In any case, I would suggest phrasing this in terms of “strides/offsets” or “strided format” to avoid lifting the implementation detail into the memref dialect/type definition.

We already have the bulit-in tuple type, just no operations to insert/extract. Struct may come with data layout considerations that nobody wants to handle as this level.

This shouldn’t be a runtime performance problem as long as there is DCE at some later stage when the memref is transformed into a descriptor, or some clever lowering/canonicalization that avoids emitting spurious extractvalue equivalents. There is a some compile-time cost though.

I think the rationale for that was to support aliasing analysis. With all sorts of casts that I lost track of, we are likely past the point where we could still have a happy path by construction, so this may be less of a concern.

I don’t see a difference between “error: memref.get_strided_shape at file.mlir:123:45: op requires operand #0 to satisfy strided memref” and “error: memref.get_stride at file:123:45: op requires operand #0 to satisfy strided memref”, which is the error message we would get by having the AnyStridedMemRef type constraint in the op definition. There are multiple other such ops in the dialect.

1 Like

It is today, and when I was reasoning through it, I found the concept useful if lifted to a higher level, which is why I preserved the name, but I don’t care much about that. As I see it, the memref descriptor is the concrete, runtime representation of the type, and having that expressed at the higher level lets us reason about it at “higher level dialect compile time”, potentially in a large majority of cases, eliminating it entirely at that high level (and allowing it to persist as a runtime struct on targets that support that, such as llvm, when necessary).

Practically, we are lowering the memref dialect completely, when it is possible to statically resolve in this way, to 1d byte buffers at the mlir level (we have a dedicated byte buffer type and supporting ops). Since that is doing the same kind of thing as the llvm lowering but higher up, I found it reasonable to just conceptually lift the concept vs creating a new one.

At least for that use case, I do think we need the “base memref”. While this shows up in the buffer lowering I describe above, I think that purely expressed at the memref level, it should always be possible to reverse from a descriptor to an aliased equivalent of the original via a subsequent reinterpret_cast.
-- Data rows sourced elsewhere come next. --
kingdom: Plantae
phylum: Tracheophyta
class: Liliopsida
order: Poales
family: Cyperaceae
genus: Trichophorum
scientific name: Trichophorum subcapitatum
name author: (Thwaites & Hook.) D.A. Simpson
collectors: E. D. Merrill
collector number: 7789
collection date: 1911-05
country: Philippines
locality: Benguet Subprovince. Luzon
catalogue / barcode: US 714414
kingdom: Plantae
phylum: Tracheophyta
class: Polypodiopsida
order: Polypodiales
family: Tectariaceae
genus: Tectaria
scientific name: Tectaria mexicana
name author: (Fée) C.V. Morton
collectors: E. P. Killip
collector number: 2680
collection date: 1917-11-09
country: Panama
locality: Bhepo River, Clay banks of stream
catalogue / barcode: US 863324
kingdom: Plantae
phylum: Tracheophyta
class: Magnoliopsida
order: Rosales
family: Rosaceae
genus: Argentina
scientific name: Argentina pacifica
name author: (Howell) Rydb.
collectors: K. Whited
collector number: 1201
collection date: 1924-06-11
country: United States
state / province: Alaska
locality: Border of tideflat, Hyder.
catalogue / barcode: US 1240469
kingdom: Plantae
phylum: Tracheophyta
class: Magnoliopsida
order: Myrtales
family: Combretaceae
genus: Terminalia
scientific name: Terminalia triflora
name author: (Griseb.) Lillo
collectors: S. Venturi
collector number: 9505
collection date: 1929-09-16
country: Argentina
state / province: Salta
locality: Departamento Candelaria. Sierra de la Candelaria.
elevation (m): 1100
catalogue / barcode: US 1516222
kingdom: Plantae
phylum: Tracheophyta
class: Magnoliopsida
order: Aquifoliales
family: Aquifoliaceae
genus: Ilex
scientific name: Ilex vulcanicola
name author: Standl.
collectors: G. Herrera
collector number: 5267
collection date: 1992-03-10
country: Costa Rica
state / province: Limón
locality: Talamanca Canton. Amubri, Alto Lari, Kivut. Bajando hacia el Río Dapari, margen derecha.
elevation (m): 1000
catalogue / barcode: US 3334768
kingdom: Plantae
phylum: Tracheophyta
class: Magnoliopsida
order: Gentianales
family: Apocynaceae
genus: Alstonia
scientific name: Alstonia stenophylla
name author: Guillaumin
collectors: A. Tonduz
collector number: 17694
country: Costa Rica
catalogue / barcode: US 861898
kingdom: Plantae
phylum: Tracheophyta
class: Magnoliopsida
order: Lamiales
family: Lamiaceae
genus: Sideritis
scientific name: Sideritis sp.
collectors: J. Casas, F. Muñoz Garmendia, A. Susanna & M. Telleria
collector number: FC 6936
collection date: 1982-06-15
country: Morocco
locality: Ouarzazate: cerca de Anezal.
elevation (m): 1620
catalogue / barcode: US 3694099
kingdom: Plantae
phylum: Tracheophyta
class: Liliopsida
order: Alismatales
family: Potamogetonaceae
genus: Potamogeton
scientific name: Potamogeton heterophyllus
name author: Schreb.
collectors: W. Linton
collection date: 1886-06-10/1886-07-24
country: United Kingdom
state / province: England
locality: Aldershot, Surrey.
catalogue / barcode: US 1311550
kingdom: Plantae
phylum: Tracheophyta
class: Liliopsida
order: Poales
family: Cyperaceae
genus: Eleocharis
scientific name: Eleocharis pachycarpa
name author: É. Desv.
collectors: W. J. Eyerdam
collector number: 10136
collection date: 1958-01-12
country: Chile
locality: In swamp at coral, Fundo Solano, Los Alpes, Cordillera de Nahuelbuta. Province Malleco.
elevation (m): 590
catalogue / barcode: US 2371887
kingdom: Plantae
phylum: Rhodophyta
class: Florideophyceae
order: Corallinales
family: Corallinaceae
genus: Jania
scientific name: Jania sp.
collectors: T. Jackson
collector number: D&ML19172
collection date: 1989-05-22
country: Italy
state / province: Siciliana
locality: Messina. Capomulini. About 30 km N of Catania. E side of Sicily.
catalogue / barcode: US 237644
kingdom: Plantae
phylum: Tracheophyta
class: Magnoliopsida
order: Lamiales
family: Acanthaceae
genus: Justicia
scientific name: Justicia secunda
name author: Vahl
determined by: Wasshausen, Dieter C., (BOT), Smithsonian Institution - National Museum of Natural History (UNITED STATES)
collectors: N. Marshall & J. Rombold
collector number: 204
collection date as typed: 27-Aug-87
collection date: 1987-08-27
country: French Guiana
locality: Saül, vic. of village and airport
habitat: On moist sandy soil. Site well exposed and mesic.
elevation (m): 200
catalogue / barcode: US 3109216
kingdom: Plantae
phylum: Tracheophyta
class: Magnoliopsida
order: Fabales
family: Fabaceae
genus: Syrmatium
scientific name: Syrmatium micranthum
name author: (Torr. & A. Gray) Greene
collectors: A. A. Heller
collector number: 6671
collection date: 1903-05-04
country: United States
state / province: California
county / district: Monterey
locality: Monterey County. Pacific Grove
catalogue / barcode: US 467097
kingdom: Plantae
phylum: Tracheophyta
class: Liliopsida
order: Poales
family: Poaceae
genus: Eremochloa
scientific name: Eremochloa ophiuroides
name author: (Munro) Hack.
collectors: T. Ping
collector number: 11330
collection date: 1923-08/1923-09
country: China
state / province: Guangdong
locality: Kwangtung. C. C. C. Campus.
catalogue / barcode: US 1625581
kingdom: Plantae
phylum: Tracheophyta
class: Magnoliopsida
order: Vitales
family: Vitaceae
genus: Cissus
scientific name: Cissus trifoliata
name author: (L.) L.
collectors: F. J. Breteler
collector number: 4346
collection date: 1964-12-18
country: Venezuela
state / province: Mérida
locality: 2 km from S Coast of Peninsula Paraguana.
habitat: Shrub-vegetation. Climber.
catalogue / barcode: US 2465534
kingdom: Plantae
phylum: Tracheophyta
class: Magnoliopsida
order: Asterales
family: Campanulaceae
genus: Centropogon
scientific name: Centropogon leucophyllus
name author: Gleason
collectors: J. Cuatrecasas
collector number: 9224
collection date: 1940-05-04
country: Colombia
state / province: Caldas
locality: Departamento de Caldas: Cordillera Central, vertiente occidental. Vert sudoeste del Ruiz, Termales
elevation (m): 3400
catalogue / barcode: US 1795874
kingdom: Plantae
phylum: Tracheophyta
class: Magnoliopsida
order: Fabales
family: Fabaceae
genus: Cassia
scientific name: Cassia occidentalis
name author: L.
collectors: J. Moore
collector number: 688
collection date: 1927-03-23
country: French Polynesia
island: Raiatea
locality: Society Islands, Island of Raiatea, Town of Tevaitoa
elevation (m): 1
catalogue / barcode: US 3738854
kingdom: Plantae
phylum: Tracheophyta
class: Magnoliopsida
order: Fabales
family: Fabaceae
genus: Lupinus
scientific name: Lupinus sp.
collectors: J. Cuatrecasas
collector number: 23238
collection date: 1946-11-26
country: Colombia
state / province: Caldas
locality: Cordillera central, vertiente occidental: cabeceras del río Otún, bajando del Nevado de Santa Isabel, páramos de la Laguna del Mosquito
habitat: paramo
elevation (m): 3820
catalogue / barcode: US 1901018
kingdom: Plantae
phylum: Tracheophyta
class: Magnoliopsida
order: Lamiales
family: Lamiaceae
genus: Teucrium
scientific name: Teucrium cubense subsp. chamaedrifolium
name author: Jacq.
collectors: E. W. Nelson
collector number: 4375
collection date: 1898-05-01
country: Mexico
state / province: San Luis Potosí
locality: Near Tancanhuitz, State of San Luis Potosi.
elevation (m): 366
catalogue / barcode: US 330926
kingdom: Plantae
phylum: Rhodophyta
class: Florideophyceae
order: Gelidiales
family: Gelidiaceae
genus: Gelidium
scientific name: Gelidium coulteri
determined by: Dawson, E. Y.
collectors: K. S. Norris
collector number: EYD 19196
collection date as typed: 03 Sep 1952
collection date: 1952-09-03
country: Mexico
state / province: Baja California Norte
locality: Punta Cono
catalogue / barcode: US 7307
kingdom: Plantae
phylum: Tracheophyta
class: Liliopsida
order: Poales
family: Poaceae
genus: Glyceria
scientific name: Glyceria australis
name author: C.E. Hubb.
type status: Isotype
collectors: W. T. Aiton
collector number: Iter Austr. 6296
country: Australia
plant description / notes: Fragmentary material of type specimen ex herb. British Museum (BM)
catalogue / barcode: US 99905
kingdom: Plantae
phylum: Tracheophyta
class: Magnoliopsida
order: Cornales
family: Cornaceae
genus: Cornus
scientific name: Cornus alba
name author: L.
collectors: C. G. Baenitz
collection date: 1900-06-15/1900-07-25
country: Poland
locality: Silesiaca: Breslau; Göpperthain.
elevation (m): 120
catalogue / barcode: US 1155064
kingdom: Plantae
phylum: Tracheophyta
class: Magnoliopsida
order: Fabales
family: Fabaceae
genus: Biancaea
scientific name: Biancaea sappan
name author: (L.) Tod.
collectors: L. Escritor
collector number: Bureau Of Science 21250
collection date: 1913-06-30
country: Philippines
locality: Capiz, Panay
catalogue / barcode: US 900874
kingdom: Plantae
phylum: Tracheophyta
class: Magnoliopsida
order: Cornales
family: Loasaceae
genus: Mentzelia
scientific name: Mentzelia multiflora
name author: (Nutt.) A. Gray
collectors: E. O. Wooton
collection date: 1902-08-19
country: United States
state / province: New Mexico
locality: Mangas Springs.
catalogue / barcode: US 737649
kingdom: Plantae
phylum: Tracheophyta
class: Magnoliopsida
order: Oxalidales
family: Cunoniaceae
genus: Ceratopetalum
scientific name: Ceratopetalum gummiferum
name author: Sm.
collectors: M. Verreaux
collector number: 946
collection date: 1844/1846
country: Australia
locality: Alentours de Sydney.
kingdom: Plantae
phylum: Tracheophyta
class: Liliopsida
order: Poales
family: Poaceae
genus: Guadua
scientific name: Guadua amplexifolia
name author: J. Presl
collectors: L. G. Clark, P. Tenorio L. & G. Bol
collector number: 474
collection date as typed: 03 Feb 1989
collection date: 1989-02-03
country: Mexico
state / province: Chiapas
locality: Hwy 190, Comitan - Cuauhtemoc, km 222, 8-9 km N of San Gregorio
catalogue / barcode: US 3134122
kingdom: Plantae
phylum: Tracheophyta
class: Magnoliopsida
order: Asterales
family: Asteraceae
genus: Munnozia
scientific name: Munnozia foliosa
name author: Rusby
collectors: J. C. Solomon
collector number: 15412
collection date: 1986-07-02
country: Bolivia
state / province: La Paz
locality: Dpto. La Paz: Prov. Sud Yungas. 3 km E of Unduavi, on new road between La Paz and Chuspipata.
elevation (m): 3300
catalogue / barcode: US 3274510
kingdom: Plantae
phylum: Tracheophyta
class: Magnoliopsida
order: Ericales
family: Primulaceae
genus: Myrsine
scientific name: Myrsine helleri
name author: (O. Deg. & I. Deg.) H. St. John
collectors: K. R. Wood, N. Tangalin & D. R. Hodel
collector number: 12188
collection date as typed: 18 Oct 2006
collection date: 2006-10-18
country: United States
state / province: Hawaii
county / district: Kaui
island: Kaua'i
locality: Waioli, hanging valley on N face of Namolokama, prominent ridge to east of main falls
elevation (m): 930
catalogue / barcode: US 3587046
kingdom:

And I think you need the base for that to be well defined. Having the descriptor of a 0d memref always fold to itself and constants makes it hold together to treat that as the base type.

I don’t have strong opinions on this or a deep history with the darker corners of the memref dialect, but lifting the descriptor and making it an explicit, high level thing, seemed to compose nicely for me when I implemented that approach for a non LLVM target (I did not also apply it LLVM but in looking at it, thought it might work well and could give us a higher level dialect approach to eliminating the need to emit a runtime struct at all in a lot of cases – potentially allowing further high level optimization in common cases than is possible now).

One of the things that has always tripped me up is that the name “memref” implies to many people a fairly low level type, but it is really modeling a fairly high level type. Not treating it in isolation, but thinking of it in terms of a more lower level “byte buffer” primitive has helped me conceptually place it better in the layer stack of concepts in my mind.

So, what is the best name for this op if we don’t want to use ‘descriptor’? Our custom op was named ‘ExtractMemrefMetadata’.

memref.extract_metadata sgtm

I was hoping to copy Stella 's impl today with memref<T> instead of the buffer result but things got in the way…

If anyone has cycles for this copy-paste+ add a test I’d welcome it otherwise I’ll get to it next week

Thanks!

One more potential issue with descriptor op, returning multiresult is that fold api cannot be used with it (because partial folding is not supported). For our specific case we need folding for statically determined offset/strides and when input is reinterpret_cast. It is still possible to do this via canonicalization patterns but it is more involved and also APIs like createAndFold won’t work and user will need to run actual canonicalization pass.